• **Problem to solve**: All of the data should be restated exactly as it stands.

Data section start

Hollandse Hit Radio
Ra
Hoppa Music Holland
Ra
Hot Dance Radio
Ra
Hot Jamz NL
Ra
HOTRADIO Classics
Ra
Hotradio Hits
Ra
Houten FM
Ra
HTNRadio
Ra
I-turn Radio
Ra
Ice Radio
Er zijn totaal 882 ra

Data section end

• **Answer space**:
Hollandse Hit Radio
Ra
Hoppa Music Holland
Ra
Hot Dance Radio
Ra
Hot Jamz NL
Ra
HOTRADIO Classics
Ra
Hotradio Hits
Ra
Houten FM
Ra
HTNRadio
Ra
I-turn Radio
Ra
Ice Radio
Er zijn totaal 882 ra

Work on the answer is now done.